Die Frage ist, wohin diese Entwicklung führen wird. Offensichtlich ist, dass autoritäre Tendenzen angesichts der Enttäuschungen über die herrschende Form der Demokratie selbst im Bewusstsein großer Teile der Bevölkerung deutlich zunehmen. Und es ist sicher, dass die aktuell auf Partei- und Regierungsebene diskutierten und eher kosmetischen Maßnahmen zur Rettung der Demokratie wenig bewirken werden. Wenn etwas gegen Spaltung, Ängste und Frust unternommen werden soll, dann stehen dem die herrschende ökonomische Struktur und die sie stützenden Machtverhältnisse entgegen. Bei den Parteien gibt es praktisch keinen Ansatz zu einer grundlegenderen Veränderung. Dabei spielt der Niedergang der sozialdemokratischen Parteien eine wichtige Rolle, den sie ihrer neoliberalen Wende zu verdanken haben. Offensichtlich fällt es ihnen schwer, auch nur noch ansatzweise ein alternatives Gesellschafts- und Ökonomiekonzept zu entwickeln. Die Demokratiekrise hat sehr viel mit der Schwäche der linken Parteien zu tun.
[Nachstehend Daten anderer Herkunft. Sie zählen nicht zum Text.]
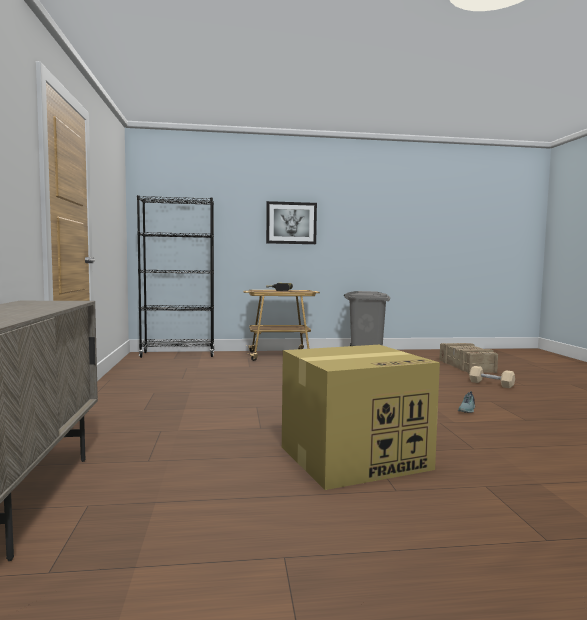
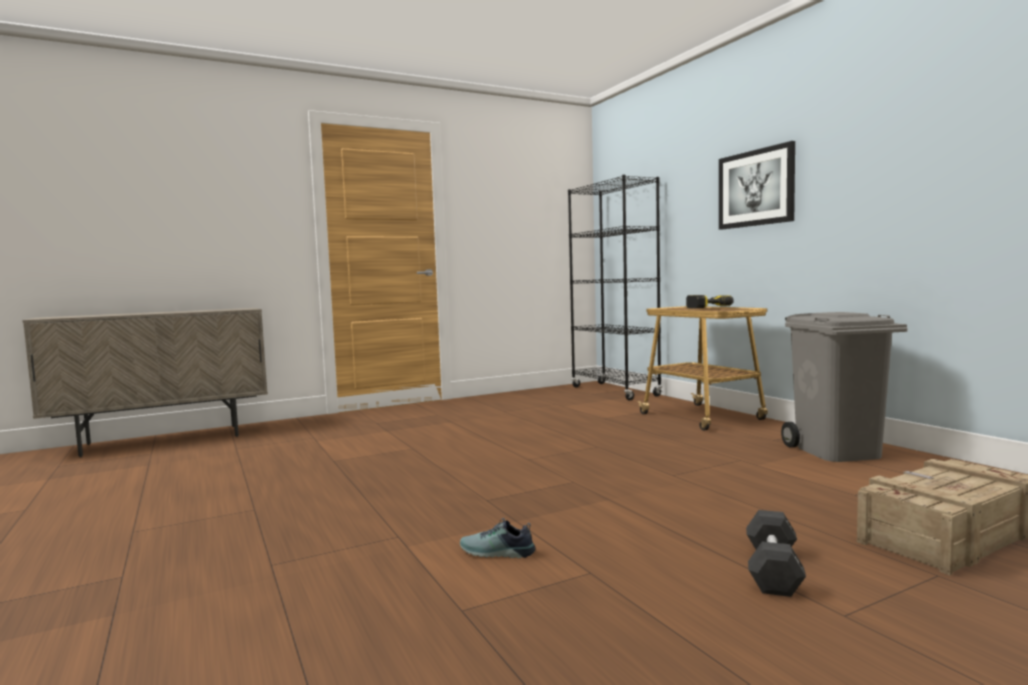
camera: 70 degrees right, 0 degrees up
cardboard box [282,345,440,490] -> none
beige dumbbell [469,366,515,388] -> black dumbbell [746,510,806,597]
Und eine emanzipative soziale Bewegung, die Druck auf weiter reichende gesellschaftliche Veränderungen entwickeln könnte, ist derzeit ebenfalls nicht in Sicht. Die aktuellen Mobilisierungen beziehen sich vornehmlich auf einzelne Problemfelder und Unzumutbarkeiten, sei es Rassismus und Fremdenfeindlichkeit, Naturzerstörung oder Wohnungsnot. Der Kapitalismus scheint tatsächlich als alternativlos wahrgenommen zu werden. Die linke Philosophin Nancy Fraser hat darauf hingewiesen, dass die den Rechtspopulismus begünstigende Situation auf einer Art Allianz zwischen dem Finanz- und IT-Kapital sowie neuen sozialen Bewegungen wie Feminismus, Antirassismus und Multikulturalismus beruht, eine Konstellation, die sie „progressiven Neoliberalismus“ bezeichnet (in: Blätter für deutsche und internationale Politik, Nr.2, 2017). Es ginge also darum, vor allem diese Allianz aufzubrechen. Dafür gibt es indessen kaum Ansätze. Aber das kann sich ja noch ändern. Die Geschichte ist bekanntlich voller Überraschungen.

Max Horkheimer hat einmal gesagt, wer aber vom Kapitalismus nicht reden wolle, solle auch vom Faschismus schweigen. Das gilt auch, wenn es um die Krise der Demokratie geht. Das Zitat von Horkheimer findet sich übrigens in dem Aufsatz „Die Juden in Europa“, Gesammelte Schriften Band 4, Frankfurt 1939. Also aus einer Periode, in der die Demokratiekrise ganz verheerende Folgen hatte. Und dies aus denselben strukturellen Gründen.